:: Source text ::
○ ○ ○ ○ ○

[PATCH i-g-t,v3 2/4] lib/i915: Introduce library i915_blt

Zbigniew Kempczyński zbigniew.kempczynski at intel.com
Wed Dec 8 08:38:20 UTC 2021


On Tue, Dec 07, 2021 at 08:32:12PM +0530, apoorva1.singh at intel.com wrote:
> From: Apoorva Singh <apoorva1.singh at intel.com>
> 
> Add new library i915_blt for various blt commands.

Code has definitely better shape but I still have some comments,
see below.

> 
> Signed-off-by: Apoorva Singh <apoorva1.singh at intel.com>
> Signed-off-by: Ayaz A Siddiqui <ayaz.siddiqui at intel.com>
> Cc: Zbigniew Kempczyński <zbigniew.kempczynski at intel.com>
> Cc: Melkaveri, Arjun <arjun.melkaveri at intel.com>
> ---
>  lib/i915/i915_blt.c | 463 ++++++++++++++++++++++++++++++++++++++++++++
>  lib/i915/i915_blt.h |  82 ++++++++
>  lib/meson.build     |   1 +
>  3 files changed, 546 insertions(+)
>  create mode 100644 lib/i915/i915_blt.c
>  create mode 100644 lib/i915/i915_blt.h
> 
> diff --git a/lib/i915/i915_blt.c b/lib/i915/i915_blt.c
> new file mode 100644
> index 00000000..8034bdbb
> --- /dev/null
> +++ b/lib/i915/i915_blt.c
> @@ -0,0 +1,463 @@
> +// SPDX-License-Identifier: MIT
> +/*
> + * Copyright © 2021 Intel Corporation
> + */
> +
> +#include <errno.h>
> +#include <sys/ioctl.h>
> +#include <sys/time.h>
> +#include <malloc.h>
> +#include "drm.h"
> +#include "igt.h"
> +#include "i915_blt.h"
> +#include "i915/intel_mocs.h"
> +
> +/*
> + * make_block_copy_batch:
> + * @fd: open i915 drm file descriptor
> + * @batch_buf: the batch buffer to populate with the command
> + * @src: fd of the source BO
> + * @dst: fd of the destination BO
> + * @length: size of the src and dest BOs
> + * @reloc: pointer to the relocation entyr for this command
> + * @offset_src: source address offset
> + * @offset_dst: destination address offset
> + * @src_mem_type: source memory type (denotes direct or indirect
> + *			addressing)
> + * @dst_mem_type: destination memory type (denotes direct or indirect
> + *			addressing)

○ ○ ○ ○ ○

:: Data section ::
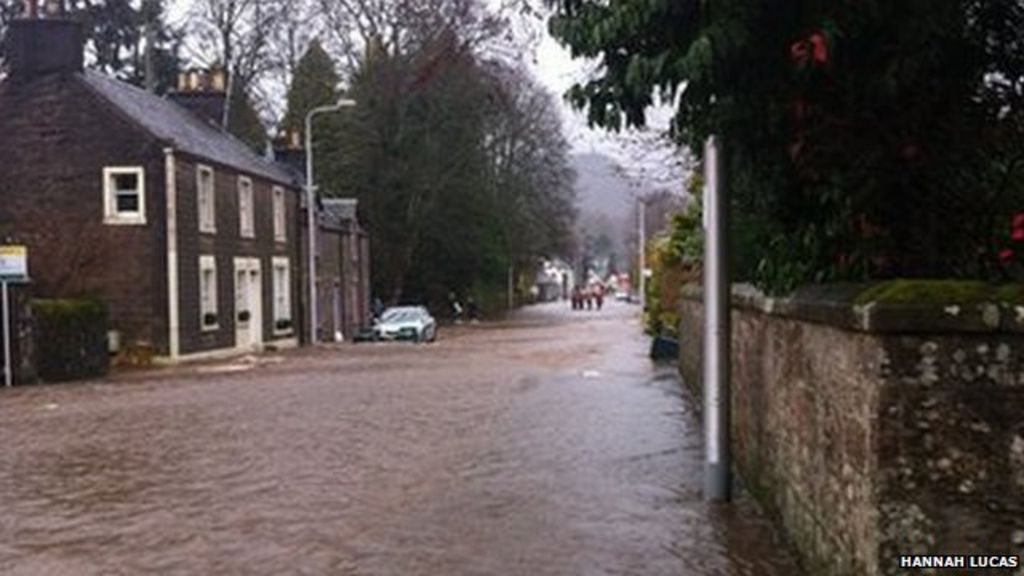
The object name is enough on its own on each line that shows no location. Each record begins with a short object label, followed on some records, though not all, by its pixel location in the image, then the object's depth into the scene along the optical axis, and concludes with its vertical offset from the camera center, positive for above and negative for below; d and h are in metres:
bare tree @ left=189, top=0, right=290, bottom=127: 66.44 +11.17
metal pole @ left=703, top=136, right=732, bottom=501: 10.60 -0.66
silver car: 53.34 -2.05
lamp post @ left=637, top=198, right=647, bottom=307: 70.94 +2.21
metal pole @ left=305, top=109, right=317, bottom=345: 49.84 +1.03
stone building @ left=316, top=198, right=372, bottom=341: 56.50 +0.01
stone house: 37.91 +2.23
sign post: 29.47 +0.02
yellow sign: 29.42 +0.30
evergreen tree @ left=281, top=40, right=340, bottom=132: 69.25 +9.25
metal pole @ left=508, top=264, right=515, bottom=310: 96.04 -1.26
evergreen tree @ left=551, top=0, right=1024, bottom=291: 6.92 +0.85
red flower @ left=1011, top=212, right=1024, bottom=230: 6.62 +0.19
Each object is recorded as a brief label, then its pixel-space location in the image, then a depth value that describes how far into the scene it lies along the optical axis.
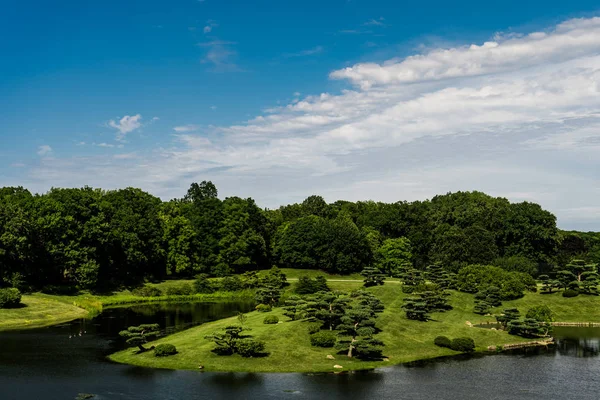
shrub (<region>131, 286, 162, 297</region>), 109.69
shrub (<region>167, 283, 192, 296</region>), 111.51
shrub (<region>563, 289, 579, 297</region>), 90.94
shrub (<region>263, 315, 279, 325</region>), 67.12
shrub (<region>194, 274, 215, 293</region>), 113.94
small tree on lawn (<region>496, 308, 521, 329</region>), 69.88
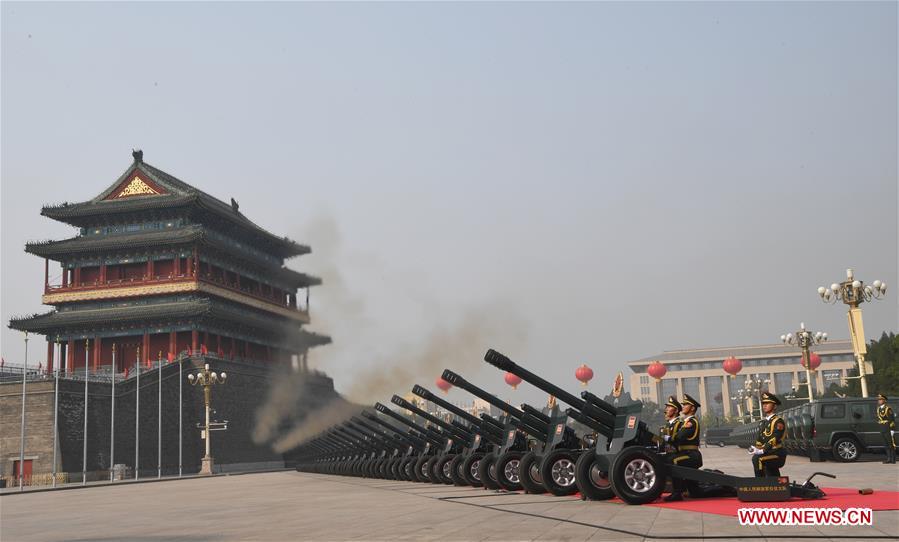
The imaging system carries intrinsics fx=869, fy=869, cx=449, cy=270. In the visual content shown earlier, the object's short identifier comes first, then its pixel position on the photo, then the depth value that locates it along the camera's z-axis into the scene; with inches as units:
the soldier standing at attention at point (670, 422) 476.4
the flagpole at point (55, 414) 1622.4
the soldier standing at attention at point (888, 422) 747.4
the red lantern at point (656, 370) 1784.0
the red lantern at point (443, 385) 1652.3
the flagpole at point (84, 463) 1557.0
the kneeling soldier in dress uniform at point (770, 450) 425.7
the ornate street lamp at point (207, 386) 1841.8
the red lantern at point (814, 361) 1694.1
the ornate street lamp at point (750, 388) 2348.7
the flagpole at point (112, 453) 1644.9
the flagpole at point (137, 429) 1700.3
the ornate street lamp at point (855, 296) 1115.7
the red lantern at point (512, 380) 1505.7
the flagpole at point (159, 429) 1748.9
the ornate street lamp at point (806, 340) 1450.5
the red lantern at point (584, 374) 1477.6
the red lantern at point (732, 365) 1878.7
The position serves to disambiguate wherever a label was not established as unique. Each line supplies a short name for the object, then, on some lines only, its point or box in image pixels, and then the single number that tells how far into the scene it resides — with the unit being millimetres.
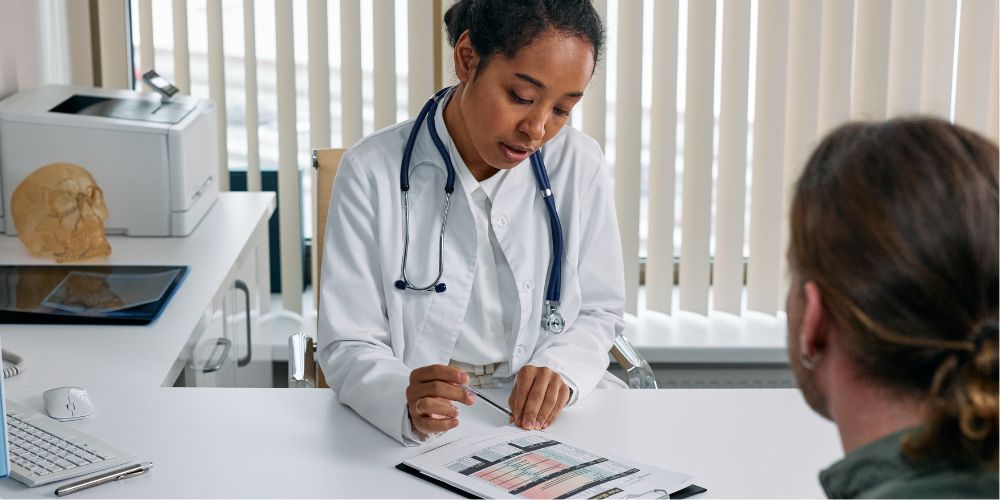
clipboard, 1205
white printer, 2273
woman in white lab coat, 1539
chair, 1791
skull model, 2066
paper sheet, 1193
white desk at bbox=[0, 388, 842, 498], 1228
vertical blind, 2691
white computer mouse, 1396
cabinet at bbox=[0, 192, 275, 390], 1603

○ ○ ○ ○ ○

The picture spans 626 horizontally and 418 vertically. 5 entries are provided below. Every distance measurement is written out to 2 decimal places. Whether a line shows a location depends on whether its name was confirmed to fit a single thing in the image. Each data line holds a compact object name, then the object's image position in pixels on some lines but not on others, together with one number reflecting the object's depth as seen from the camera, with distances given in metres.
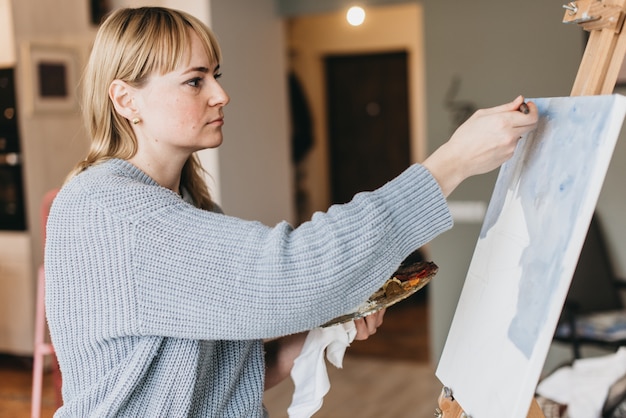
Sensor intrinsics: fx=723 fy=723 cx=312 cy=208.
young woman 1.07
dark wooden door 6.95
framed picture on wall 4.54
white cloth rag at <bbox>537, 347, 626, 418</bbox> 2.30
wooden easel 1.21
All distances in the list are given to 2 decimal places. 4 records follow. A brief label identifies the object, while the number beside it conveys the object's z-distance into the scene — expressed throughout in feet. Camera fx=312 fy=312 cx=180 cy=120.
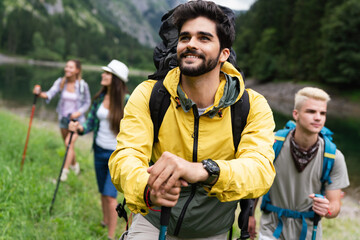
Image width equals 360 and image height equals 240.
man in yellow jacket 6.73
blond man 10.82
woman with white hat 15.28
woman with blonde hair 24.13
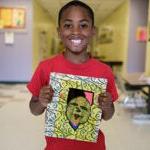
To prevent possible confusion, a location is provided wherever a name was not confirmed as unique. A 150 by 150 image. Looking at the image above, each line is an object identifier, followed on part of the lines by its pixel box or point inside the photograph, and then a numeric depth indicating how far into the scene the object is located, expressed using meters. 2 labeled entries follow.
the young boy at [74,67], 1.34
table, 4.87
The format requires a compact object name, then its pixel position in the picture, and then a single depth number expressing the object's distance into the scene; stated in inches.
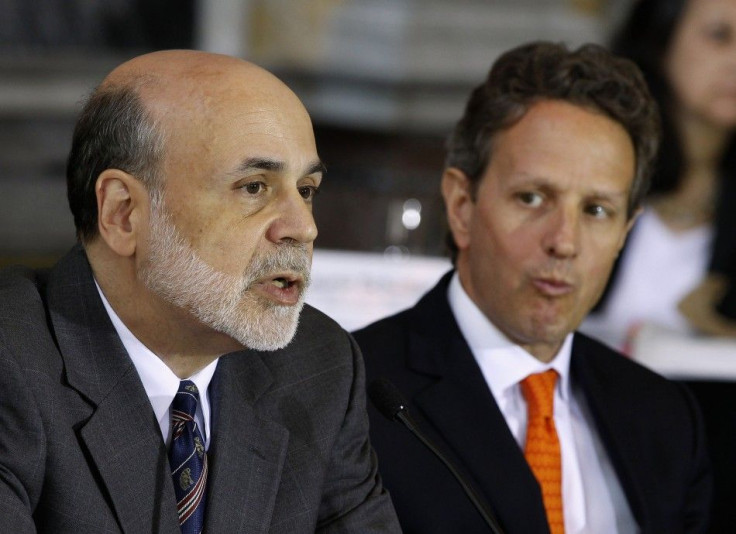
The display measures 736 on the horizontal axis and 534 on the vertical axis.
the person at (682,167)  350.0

○ ○ ○ ○ ○

:: Instructions to follow ::
According to the patch message, how many files does the change touch, and how many insertions does it make? The records are separate material and have no connection to the patch message.

:: Reply to the exercise ::
It touches 3 files and makes 546 insertions.